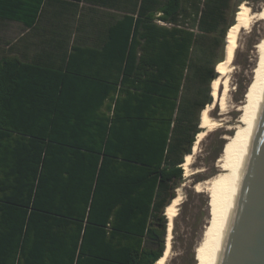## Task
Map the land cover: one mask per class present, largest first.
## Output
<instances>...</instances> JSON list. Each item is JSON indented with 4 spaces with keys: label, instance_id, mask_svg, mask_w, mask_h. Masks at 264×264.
<instances>
[{
    "label": "trees",
    "instance_id": "trees-1",
    "mask_svg": "<svg viewBox=\"0 0 264 264\" xmlns=\"http://www.w3.org/2000/svg\"><path fill=\"white\" fill-rule=\"evenodd\" d=\"M231 2L127 0L100 45L71 43L62 64L0 58V264L163 255L165 208L213 101ZM44 4L0 0V17L32 27Z\"/></svg>",
    "mask_w": 264,
    "mask_h": 264
},
{
    "label": "rangeland",
    "instance_id": "rangeland-1",
    "mask_svg": "<svg viewBox=\"0 0 264 264\" xmlns=\"http://www.w3.org/2000/svg\"><path fill=\"white\" fill-rule=\"evenodd\" d=\"M238 1H240V4L237 6L236 3ZM241 3H246L253 12L260 11L264 6V0H232L228 12L229 19L234 16L237 18L238 13L236 12L239 11ZM56 7L61 10L57 11ZM88 10L90 11L91 9H87V6L71 7L70 5L46 8L42 14V23L44 22V24L41 23L42 25L38 32L43 31L42 26L46 22L50 21L53 25L48 26L44 35L29 34L27 41L32 44L29 45L31 51L27 52V56L33 57L32 54L35 51L41 50L42 43L39 40H50L51 37L54 40L56 33L61 37L66 36L69 42L72 38L73 43L90 44L94 42L95 35L93 36V31L96 28L100 30L96 17H106L105 11L107 10L99 8L90 12ZM54 12L57 14L54 15ZM96 12L98 13L96 14ZM86 13L87 16L83 17ZM91 17L95 18V20L90 19ZM22 28L21 25L17 24L5 26L0 37L4 41H11L19 36L23 30ZM263 37L264 20L256 17L252 19L248 28L243 29L239 33L235 56L230 64V72L228 73L230 76L229 90L226 95L225 106L221 109L218 104H215L208 112L210 122H213V124L210 125L206 135L199 142L196 152L193 153L190 174L184 176L185 180L181 184V197L183 198L177 206L178 212L174 218L170 255H168L164 264H189L193 261V258V264L198 263L201 255L197 248L206 241L205 238L209 236L210 231L215 226L218 209L216 200L212 196L211 190H208L207 187L202 186L201 190L198 191L195 186L198 182L211 178L222 170L218 165V158L224 151L228 141L227 137H233L236 133L232 126L239 122L238 119L241 113L239 106L244 102L245 93L247 95L252 86L255 69L260 58L257 44ZM35 53L38 59H41L44 54H55L38 51ZM220 147H222L221 152Z\"/></svg>",
    "mask_w": 264,
    "mask_h": 264
},
{
    "label": "bare ground",
    "instance_id": "bare-ground-1",
    "mask_svg": "<svg viewBox=\"0 0 264 264\" xmlns=\"http://www.w3.org/2000/svg\"><path fill=\"white\" fill-rule=\"evenodd\" d=\"M237 13L235 23L228 29L226 34L225 58L216 67L218 76L213 80L211 86L213 103L209 104L201 112L200 126L203 127V130L196 135L192 148L193 152L187 154L181 164L184 176L190 174L191 157L196 152L199 142L206 135L210 125L213 124V122H210L208 112L215 104H218L221 109L225 106L226 95L229 90L230 76L228 73L230 72V64L235 56L239 33L250 26L253 18L264 20V6L260 11L253 12L246 3H241ZM257 50L260 58L255 69L252 86L244 102L241 105L239 104V109L241 110L239 122L232 126L236 133L233 137H227L228 141L224 151L218 158V165L222 170L215 176L198 182L195 186L198 191L201 190L202 186L211 190L218 206L215 226L210 231L209 236L205 238L206 241L197 248L201 258L195 264H221L222 261L238 192L240 185H243L245 181L246 167L252 155L253 142L264 112V37L257 44ZM181 196L180 186L176 189L175 198L165 208V215L168 219L165 250L154 264H164L168 255H170L174 218L178 212L177 206L183 198Z\"/></svg>",
    "mask_w": 264,
    "mask_h": 264
},
{
    "label": "water",
    "instance_id": "water-1",
    "mask_svg": "<svg viewBox=\"0 0 264 264\" xmlns=\"http://www.w3.org/2000/svg\"><path fill=\"white\" fill-rule=\"evenodd\" d=\"M221 264H264V112L245 181L238 192Z\"/></svg>",
    "mask_w": 264,
    "mask_h": 264
},
{
    "label": "crops",
    "instance_id": "crops-1",
    "mask_svg": "<svg viewBox=\"0 0 264 264\" xmlns=\"http://www.w3.org/2000/svg\"><path fill=\"white\" fill-rule=\"evenodd\" d=\"M61 2L62 1H60V0H45L43 10L41 11V14H40L37 22L32 27H27L26 25H24L22 22H19V21L7 20V19L0 17V36H1L2 31H3V27H5V26L17 24V25H21V27H23L22 28L23 30L21 31L19 36L17 38H14L11 41H4L0 37V58L6 53H14V54H17L21 59H23L25 61L34 62V60H37V56H36L35 52H37V51L41 52V53L51 52V53H55L53 57L56 58V61L58 62V64H62L63 61L65 60V54L68 52L69 47H70L71 43H73V41L71 38V41L69 42V40H68V38H66V36L61 37L57 33L55 34L56 37L54 38V40H52V37L50 38V40L49 39L39 40L40 43H42L41 47H40L41 50L39 49V50L35 51L32 54L33 57L27 56V52L29 53L31 51V48L29 47V45L32 44L30 41L29 42L27 41L29 34H31V33H36V34H41V35L46 34V30H47L48 26H52L53 23L50 21L46 22L45 25L42 26L43 31H40V33H39L38 30L40 29L41 25L44 24V22L42 23V14L46 8H49L51 6L55 7L58 4H60ZM68 5H70L71 7L87 6V9H91L90 11L97 10L98 8L103 9V10H107V11H105L106 17H100V18L96 17V20L98 19L97 24L99 25L100 30H98L96 28L93 31V36L95 35L94 36L95 41L90 43V45H94V46H98L102 43V41L105 38L106 28L111 23H113L117 19L121 18L122 15L127 12V0H119L118 2H115L113 5H104V4L101 5L98 2L93 1V0H83V1L79 2L77 6L75 5L74 2H69ZM97 13L98 12H96V14ZM56 14L57 13L54 12V15H56ZM85 16H87V13L83 15V17H85ZM90 19L95 20V18H92V17ZM51 40H52V42H50ZM78 43H81V42H78ZM81 44H84V43H81Z\"/></svg>",
    "mask_w": 264,
    "mask_h": 264
}]
</instances>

....

Copy the whole listing above word for word but do not carry over the pictures.

Response to the task:
## Task
Map the land cover: one mask per class present, largest first.
## Output
<instances>...</instances> JSON list. Each item is JSON indented with 4 spaces with keys: label, instance_id, mask_svg, mask_w, mask_h. Masks at 264×264.
<instances>
[{
    "label": "trees",
    "instance_id": "trees-1",
    "mask_svg": "<svg viewBox=\"0 0 264 264\" xmlns=\"http://www.w3.org/2000/svg\"><path fill=\"white\" fill-rule=\"evenodd\" d=\"M231 2L127 0L100 45L71 43L62 64L0 58V264L163 255L165 208L213 101ZM44 4L0 0V17L32 27Z\"/></svg>",
    "mask_w": 264,
    "mask_h": 264
},
{
    "label": "rangeland",
    "instance_id": "rangeland-1",
    "mask_svg": "<svg viewBox=\"0 0 264 264\" xmlns=\"http://www.w3.org/2000/svg\"><path fill=\"white\" fill-rule=\"evenodd\" d=\"M238 1H240V4L237 6L236 3ZM241 3H246L253 12L260 11L264 6V0H232L228 12L229 19L234 16L237 18L238 13L236 12L239 11ZM56 7L61 10L57 11ZM88 10L90 11L91 9H87V6L71 7L70 5L46 8L42 14V23L44 22V24L41 23L42 25L38 32L43 31L42 26L46 22L50 21L53 25L48 26L44 35L29 34L27 41L32 44L29 45L31 51L27 52V56L33 57L32 54L35 51L41 50L42 43L39 40H50L51 37L54 40L56 33L61 37L66 36L69 42L72 38L73 43L90 44L94 42L95 35L93 36V31L96 28L100 30L96 17H106L105 11L107 10L99 8L90 12ZM54 12L57 14L54 15ZM96 12L98 13L96 14ZM86 13L87 16L83 17ZM91 17L95 18V20L90 19ZM22 28L21 25L17 24L5 26L0 37L4 41H11L19 36L23 30ZM263 37L264 20L256 17L252 19L248 28L243 29L239 33L235 56L230 64V72L228 73L230 76L229 90L226 95L225 106L221 109L218 104H215L208 112L210 122H213V124L210 125L206 135L199 142L196 152L193 153L190 174L184 176L185 180L181 184V197L183 198L177 206L178 212L174 218L170 255H168L164 264H189L193 261V258V264L198 263L201 255L197 248L206 241L205 238L209 236L210 231L215 226L218 209L216 200L212 196L211 190H208L207 187L202 186L201 190L198 191L195 186L198 182L211 178L222 170L218 165V158L224 151L228 141L227 137H233L236 133L232 126L239 122L238 119L241 113L239 106L244 102L245 93L247 95L252 86L255 69L260 58L257 44ZM35 53L38 59H41L44 54H55L38 51ZM220 147H222L221 152Z\"/></svg>",
    "mask_w": 264,
    "mask_h": 264
},
{
    "label": "bare ground",
    "instance_id": "bare-ground-1",
    "mask_svg": "<svg viewBox=\"0 0 264 264\" xmlns=\"http://www.w3.org/2000/svg\"><path fill=\"white\" fill-rule=\"evenodd\" d=\"M237 13L235 23L228 29L226 34L225 58L216 67L218 76L213 80L211 86L213 103L209 104L201 112L200 126L203 127V130L196 135L192 148L193 152L187 154L181 164L184 176L190 174L191 157L196 152L199 142L206 135L210 125L213 124V122H210L208 112L215 104H218L221 109L225 106L226 95L229 90L230 76L228 73L230 72V64L235 56L239 33L250 26L253 18L264 20V6L260 11L253 12L246 3H241ZM257 50L260 58L255 69L252 86L244 102L241 105L239 104V109L241 110L239 122L232 126L236 133L233 137H227L228 141L224 151L218 158V165L222 170L215 176L198 182L195 186L198 191L201 190L202 186L211 190L218 206L215 226L210 231L209 236L205 238L206 241L197 248L201 258L195 264H221L222 261L238 192L240 185H243L245 181L246 167L252 155L253 142L264 112V37L257 44ZM181 196L180 186L176 189L175 198L165 208V215L168 219L165 250L154 264H164L168 255H170L174 218L178 212L177 206L183 198Z\"/></svg>",
    "mask_w": 264,
    "mask_h": 264
},
{
    "label": "water",
    "instance_id": "water-1",
    "mask_svg": "<svg viewBox=\"0 0 264 264\" xmlns=\"http://www.w3.org/2000/svg\"><path fill=\"white\" fill-rule=\"evenodd\" d=\"M221 264H264V112L245 181L238 192Z\"/></svg>",
    "mask_w": 264,
    "mask_h": 264
},
{
    "label": "crops",
    "instance_id": "crops-1",
    "mask_svg": "<svg viewBox=\"0 0 264 264\" xmlns=\"http://www.w3.org/2000/svg\"><path fill=\"white\" fill-rule=\"evenodd\" d=\"M61 2L62 1H60V0H45L43 10L41 11V14H40L37 22L32 27H27L26 25H24L22 22H19V21L7 20V19L0 17V36H1L2 31H3V27H5V26L17 24V25H21V27H23L22 28L23 30L21 31L19 36L17 38H14L11 41H4L0 37V58L6 53H14V54H17L21 59H23L25 61L34 62V60H37V56H36L35 52H37V51L41 52V53L51 52V53H55L53 57L56 58V61L58 62V64H62L63 61L65 60V54L68 52L69 47H70L71 43H73V41L71 38V41L69 42V40H68V38H66V36L61 37L57 33L55 34L56 37L54 38V40H52V37L50 38V40L49 39L39 40L40 43H42L41 47H40L41 50L39 49V50L35 51L32 54L33 57L27 56V52L29 53L31 51V48L29 47V45L32 44L30 41L29 42L27 41L29 34H31V33H36V34H41V35L46 34V30H47L48 26H52L53 23L50 21L46 22L45 25L42 26L43 31H40V33H39L38 30L40 29L41 25L44 24V22L42 23V14L46 8H49L51 6L55 7L58 4H60ZM68 5H70L71 7L87 6V9H91L90 11L97 10L98 8L103 9V10H107V11H105L106 17H100V18L96 17V20L98 19L97 24L99 25L100 30H98L96 28L93 31V36L95 35L94 36L95 41L90 43V45H94V46H98L102 43V41L105 38L106 28L111 23H113L117 19L121 18L122 15L127 12V0H119L118 2H115L113 5H104V4L101 5L98 2L93 1V0H83V1L79 2L77 6L75 5L74 2H69ZM97 13L98 12H96V14ZM56 14L57 13L54 12V15H56ZM85 16H87V13L83 15V17H85ZM90 19L95 20V18H92V17ZM51 40H52V42H50ZM78 43H81V42H78ZM81 44H84V43H81Z\"/></svg>",
    "mask_w": 264,
    "mask_h": 264
}]
</instances>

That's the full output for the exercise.